WORK TO COMPLETE: Return every one of the following items verbatim, keeping each line as it appears.

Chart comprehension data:
--*--

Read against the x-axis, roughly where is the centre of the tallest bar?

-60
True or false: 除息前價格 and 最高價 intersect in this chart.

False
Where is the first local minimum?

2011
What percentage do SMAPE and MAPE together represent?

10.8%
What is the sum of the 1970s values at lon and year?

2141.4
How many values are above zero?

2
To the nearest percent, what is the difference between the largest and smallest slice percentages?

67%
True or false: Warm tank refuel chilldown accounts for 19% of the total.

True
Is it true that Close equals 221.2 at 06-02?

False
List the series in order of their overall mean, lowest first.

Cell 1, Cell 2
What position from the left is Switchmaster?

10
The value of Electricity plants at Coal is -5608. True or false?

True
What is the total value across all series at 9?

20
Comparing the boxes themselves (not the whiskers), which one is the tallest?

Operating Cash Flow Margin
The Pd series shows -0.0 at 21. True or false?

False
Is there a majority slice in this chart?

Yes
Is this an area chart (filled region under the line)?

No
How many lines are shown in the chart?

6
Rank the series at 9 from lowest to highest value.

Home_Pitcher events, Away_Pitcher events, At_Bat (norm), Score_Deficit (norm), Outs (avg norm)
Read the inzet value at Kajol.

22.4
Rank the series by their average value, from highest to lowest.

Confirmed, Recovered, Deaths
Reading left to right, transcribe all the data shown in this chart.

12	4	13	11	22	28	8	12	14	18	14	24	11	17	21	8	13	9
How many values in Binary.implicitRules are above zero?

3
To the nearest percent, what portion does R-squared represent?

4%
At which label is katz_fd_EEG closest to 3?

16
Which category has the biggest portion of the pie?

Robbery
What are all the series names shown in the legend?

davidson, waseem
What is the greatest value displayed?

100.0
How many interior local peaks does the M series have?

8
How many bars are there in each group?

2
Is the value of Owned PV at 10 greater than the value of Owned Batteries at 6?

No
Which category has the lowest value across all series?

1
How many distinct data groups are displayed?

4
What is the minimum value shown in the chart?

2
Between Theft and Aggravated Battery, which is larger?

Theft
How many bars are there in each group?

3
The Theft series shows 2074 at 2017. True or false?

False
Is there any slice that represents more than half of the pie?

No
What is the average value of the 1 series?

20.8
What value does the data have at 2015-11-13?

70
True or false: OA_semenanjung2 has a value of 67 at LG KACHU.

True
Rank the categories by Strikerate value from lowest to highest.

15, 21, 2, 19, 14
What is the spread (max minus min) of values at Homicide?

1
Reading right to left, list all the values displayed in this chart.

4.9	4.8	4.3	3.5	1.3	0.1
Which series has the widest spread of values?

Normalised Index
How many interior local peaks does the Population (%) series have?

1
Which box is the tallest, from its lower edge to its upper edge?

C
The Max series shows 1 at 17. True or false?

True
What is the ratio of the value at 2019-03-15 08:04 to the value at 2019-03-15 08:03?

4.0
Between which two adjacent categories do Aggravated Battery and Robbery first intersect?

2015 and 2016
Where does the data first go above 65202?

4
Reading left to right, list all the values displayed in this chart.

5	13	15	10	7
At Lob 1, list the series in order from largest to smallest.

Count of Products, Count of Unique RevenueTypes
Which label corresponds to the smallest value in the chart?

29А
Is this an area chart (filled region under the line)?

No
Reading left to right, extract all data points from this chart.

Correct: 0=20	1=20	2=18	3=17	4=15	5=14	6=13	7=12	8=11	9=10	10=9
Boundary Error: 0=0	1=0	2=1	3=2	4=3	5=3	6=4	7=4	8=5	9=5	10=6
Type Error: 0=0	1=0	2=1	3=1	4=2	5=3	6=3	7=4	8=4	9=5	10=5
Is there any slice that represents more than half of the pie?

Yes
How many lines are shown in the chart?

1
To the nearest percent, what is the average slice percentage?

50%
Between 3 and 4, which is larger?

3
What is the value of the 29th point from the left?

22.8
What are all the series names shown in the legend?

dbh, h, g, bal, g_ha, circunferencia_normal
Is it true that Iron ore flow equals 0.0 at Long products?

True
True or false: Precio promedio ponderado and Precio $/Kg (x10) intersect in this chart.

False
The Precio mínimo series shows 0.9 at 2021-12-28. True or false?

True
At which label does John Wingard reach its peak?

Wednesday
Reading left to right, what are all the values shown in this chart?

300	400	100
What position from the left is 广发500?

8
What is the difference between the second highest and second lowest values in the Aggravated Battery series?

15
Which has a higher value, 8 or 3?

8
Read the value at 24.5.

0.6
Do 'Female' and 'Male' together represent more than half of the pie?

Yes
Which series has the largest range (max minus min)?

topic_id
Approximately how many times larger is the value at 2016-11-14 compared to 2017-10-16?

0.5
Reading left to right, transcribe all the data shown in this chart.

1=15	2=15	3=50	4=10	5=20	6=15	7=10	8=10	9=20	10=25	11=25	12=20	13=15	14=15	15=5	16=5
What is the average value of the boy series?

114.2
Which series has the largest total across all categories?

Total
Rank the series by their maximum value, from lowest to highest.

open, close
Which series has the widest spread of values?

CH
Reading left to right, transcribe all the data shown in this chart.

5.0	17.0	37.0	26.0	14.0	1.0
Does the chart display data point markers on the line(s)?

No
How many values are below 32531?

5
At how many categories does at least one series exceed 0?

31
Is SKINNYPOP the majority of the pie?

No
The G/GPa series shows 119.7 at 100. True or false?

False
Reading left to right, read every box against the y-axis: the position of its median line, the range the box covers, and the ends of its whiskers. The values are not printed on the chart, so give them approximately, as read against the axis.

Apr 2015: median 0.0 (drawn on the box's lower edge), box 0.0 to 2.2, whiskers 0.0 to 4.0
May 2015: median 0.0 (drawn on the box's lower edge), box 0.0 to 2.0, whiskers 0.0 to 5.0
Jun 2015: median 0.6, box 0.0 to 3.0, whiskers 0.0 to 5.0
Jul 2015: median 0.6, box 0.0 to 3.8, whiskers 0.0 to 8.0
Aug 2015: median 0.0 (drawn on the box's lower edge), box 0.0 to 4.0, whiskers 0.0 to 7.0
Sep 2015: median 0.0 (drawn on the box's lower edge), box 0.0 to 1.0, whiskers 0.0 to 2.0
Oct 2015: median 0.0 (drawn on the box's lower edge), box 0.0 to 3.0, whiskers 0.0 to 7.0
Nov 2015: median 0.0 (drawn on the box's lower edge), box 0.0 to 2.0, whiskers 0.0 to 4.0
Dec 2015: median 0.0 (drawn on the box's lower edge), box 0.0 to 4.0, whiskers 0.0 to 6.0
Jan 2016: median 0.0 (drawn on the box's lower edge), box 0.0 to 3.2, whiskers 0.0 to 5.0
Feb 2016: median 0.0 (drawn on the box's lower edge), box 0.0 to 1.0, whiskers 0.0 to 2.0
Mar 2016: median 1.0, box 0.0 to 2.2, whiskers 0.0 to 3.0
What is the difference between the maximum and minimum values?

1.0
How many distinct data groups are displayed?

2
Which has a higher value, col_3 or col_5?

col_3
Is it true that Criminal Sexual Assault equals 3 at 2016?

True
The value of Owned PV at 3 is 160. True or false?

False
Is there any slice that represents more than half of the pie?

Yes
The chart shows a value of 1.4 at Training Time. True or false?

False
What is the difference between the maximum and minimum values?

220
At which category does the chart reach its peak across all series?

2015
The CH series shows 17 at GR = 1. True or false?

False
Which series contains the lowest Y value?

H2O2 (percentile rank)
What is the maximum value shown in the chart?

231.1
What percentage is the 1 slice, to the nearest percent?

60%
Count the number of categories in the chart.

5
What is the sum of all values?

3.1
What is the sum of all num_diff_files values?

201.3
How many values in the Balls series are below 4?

--*--

SOLVED EXERCISE:
Read against the x-axis, roughly where is the centre of the tallest bar?

-60
True or false: 除息前價格 and 最高價 intersect in this chart.

False
Where is the first local minimum?

2011
What percentage do SMAPE and MAPE together represent?

10.8%
What is the sum of the 1970s values at lon and year?

2141.4
How many values are above zero?

2
To the nearest percent, what is the difference between the largest and smallest slice percentages?

67%
True or false: Warm tank refuel chilldown accounts for 19% of the total.

True
Is it true that Close equals 221.2 at 06-02?

False
List the series in order of their overall mean, lowest first.

Cell 1, Cell 2
What position from the left is Switchmaster?

10
The value of Electricity plants at Coal is -5608. True or false?

True
What is the total value across all series at 9?

20
Comparing the boxes themselves (not the whiskers), which one is the tallest?

Operating Cash Flow Margin
The Pd series shows -0.0 at 21. True or false?

False
Is there a majority slice in this chart?

Yes
Is this an area chart (filled region under the line)?

No
How many lines are shown in the chart?

6
Rank the series at 9 from lowest to highest value.

Home_Pitcher events, Away_Pitcher events, At_Bat (norm), Score_Deficit (norm), Outs (avg norm)
Read the inzet value at Kajol.

22.4
Rank the series by their average value, from highest to lowest.

Confirmed, Recovered, Deaths
Reading left to right, transcribe all the data shown in this chart.

12	4	13	11	22	28	8	12	14	18	14	24	11	17	21	8	13	9
How many values in Binary.implicitRules are above zero?

3
To the nearest percent, what portion does R-squared represent?

4%
At which label is katz_fd_EEG closest to 3?

16
Which category has the biggest portion of the pie?

Robbery
What are all the series names shown in the legend?

davidson, waseem
What is the greatest value displayed?

100.0
How many interior local peaks does the M series have?

8
How many bars are there in each group?

2
Is the value of Owned PV at 10 greater than the value of Owned Batteries at 6?

No
Which category has the lowest value across all series?

1
How many distinct data groups are displayed?

4
What is the minimum value shown in the chart?

2
Between Theft and Aggravated Battery, which is larger?

Theft
How many bars are there in each group?

3
The Theft series shows 2074 at 2017. True or false?

False
Is there any slice that represents more than half of the pie?

No
What is the average value of the 1 series?

20.8
What value does the data have at 2015-11-13?

70
True or false: OA_semenanjung2 has a value of 67 at LG KACHU.

True
Rank the categories by Strikerate value from lowest to highest.

15, 21, 2, 19, 14
What is the spread (max minus min) of values at Homicide?

1
Reading right to left, list all the values displayed in this chart.

4.9	4.8	4.3	3.5	1.3	0.1
Which series has the widest spread of values?

Normalised Index
How many interior local peaks does the Population (%) series have?

1
Which box is the tallest, from its lower edge to its upper edge?

C
The Max series shows 1 at 17. True or false?

True
What is the ratio of the value at 2019-03-15 08:04 to the value at 2019-03-15 08:03?

4.0
Between which two adjacent categories do Aggravated Battery and Robbery first intersect?

2015 and 2016
Where does the data first go above 65202?

4
Reading left to right, list all the values displayed in this chart.

5	13	15	10	7
At Lob 1, list the series in order from largest to smallest.

Count of Products, Count of Unique RevenueTypes
Which label corresponds to the smallest value in the chart?

29А
Is this an area chart (filled region under the line)?

No
Reading left to right, extract all data points from this chart.

Correct: 0=20	1=20	2=18	3=17	4=15	5=14	6=13	7=12	8=11	9=10	10=9
Boundary Error: 0=0	1=0	2=1	3=2	4=3	5=3	6=4	7=4	8=5	9=5	10=6
Type Error: 0=0	1=0	2=1	3=1	4=2	5=3	6=3	7=4	8=4	9=5	10=5
Is there any slice that represents more than half of the pie?

Yes
How many lines are shown in the chart?

1
To the nearest percent, what is the average slice percentage?

50%
Between 3 and 4, which is larger?

3
What is the value of the 29th point from the left?

22.8
What are all the series names shown in the legend?

dbh, h, g, bal, g_ha, circunferencia_normal
Is it true that Iron ore flow equals 0.0 at Long products?

True
True or false: Precio promedio ponderado and Precio $/Kg (x10) intersect in this chart.

False
The Precio mínimo series shows 0.9 at 2021-12-28. True or false?

True
At which label does John Wingard reach its peak?

Wednesday
Reading left to right, what are all the values shown in this chart?

300	400	100
What position from the left is 广发500?

8
What is the difference between the second highest and second lowest values in the Aggravated Battery series?

15
Which has a higher value, 8 or 3?

8
Read the value at 24.5.

0.6
Do 'Female' and 'Male' together represent more than half of the pie?

Yes
Which series has the largest range (max minus min)?

topic_id
Approximately how many times larger is the value at 2016-11-14 compared to 2017-10-16?

0.5
Reading left to right, transcribe all the data shown in this chart.

1=15	2=15	3=50	4=10	5=20	6=15	7=10	8=10	9=20	10=25	11=25	12=20	13=15	14=15	15=5	16=5
What is the average value of the boy series?

114.2
Which series has the largest total across all categories?

Total
Rank the series by their maximum value, from lowest to highest.

open, close
Which series has the widest spread of values?

CH
Reading left to right, transcribe all the data shown in this chart.

5.0	17.0	37.0	26.0	14.0	1.0
Does the chart display data point markers on the line(s)?

No
How many values are below 32531?

5
At how many categories does at least one series exceed 0?

31
Is SKINNYPOP the majority of the pie?

No
The G/GPa series shows 119.7 at 100. True or false?

False
Reading left to right, read every box against the y-axis: the position of its median line, the range the box covers, and the ends of its whiskers. The values are not printed on the chart, so give them approximately, as read against the axis.

Apr 2015: median 0.0 (drawn on the box's lower edge), box 0.0 to 2.2, whiskers 0.0 to 4.0
May 2015: median 0.0 (drawn on the box's lower edge), box 0.0 to 2.0, whiskers 0.0 to 5.0
Jun 2015: median 0.6, box 0.0 to 3.0, whiskers 0.0 to 5.0
Jul 2015: median 0.6, box 0.0 to 3.8, whiskers 0.0 to 8.0
Aug 2015: median 0.0 (drawn on the box's lower edge), box 0.0 to 4.0, whiskers 0.0 to 7.0
Sep 2015: median 0.0 (drawn on the box's lower edge), box 0.0 to 1.0, whiskers 0.0 to 2.0
Oct 2015: median 0.0 (drawn on the box's lower edge), box 0.0 to 3.0, whiskers 0.0 to 7.0
Nov 2015: median 0.0 (drawn on the box's lower edge), box 0.0 to 2.0, whiskers 0.0 to 4.0
Dec 2015: median 0.0 (drawn on the box's lower edge), box 0.0 to 4.0, whiskers 0.0 to 6.0
Jan 2016: median 0.0 (drawn on the box's lower edge), box 0.0 to 3.2, whiskers 0.0 to 5.0
Feb 2016: median 0.0 (drawn on the box's lower edge), box 0.0 to 1.0, whiskers 0.0 to 2.0
Mar 2016: median 1.0, box 0.0 to 2.2, whiskers 0.0 to 3.0
What is the difference between the maximum and minimum values?

1.0
How many distinct data groups are displayed?

2
Which has a higher value, col_3 or col_5?

col_3
Is it true that Criminal Sexual Assault equals 3 at 2016?

True
The value of Owned PV at 3 is 160. True or false?

False
Is there any slice that represents more than half of the pie?

Yes
The chart shows a value of 1.4 at Training Time. True or false?

False
What is the difference between the maximum and minimum values?

220
At which category does the chart reach its peak across all series?

2015
The CH series shows 17 at GR = 1. True or false?

False
Which series contains the lowest Y value?

H2O2 (percentile rank)
What is the maximum value shown in the chart?

231.1
What percentage is the 1 slice, to the nearest percent?

60%
Count the number of categories in the chart.

5
What is the sum of all values?

3.1
What is the sum of all num_diff_files values?

201.3
How many values in the Balls series are below 4?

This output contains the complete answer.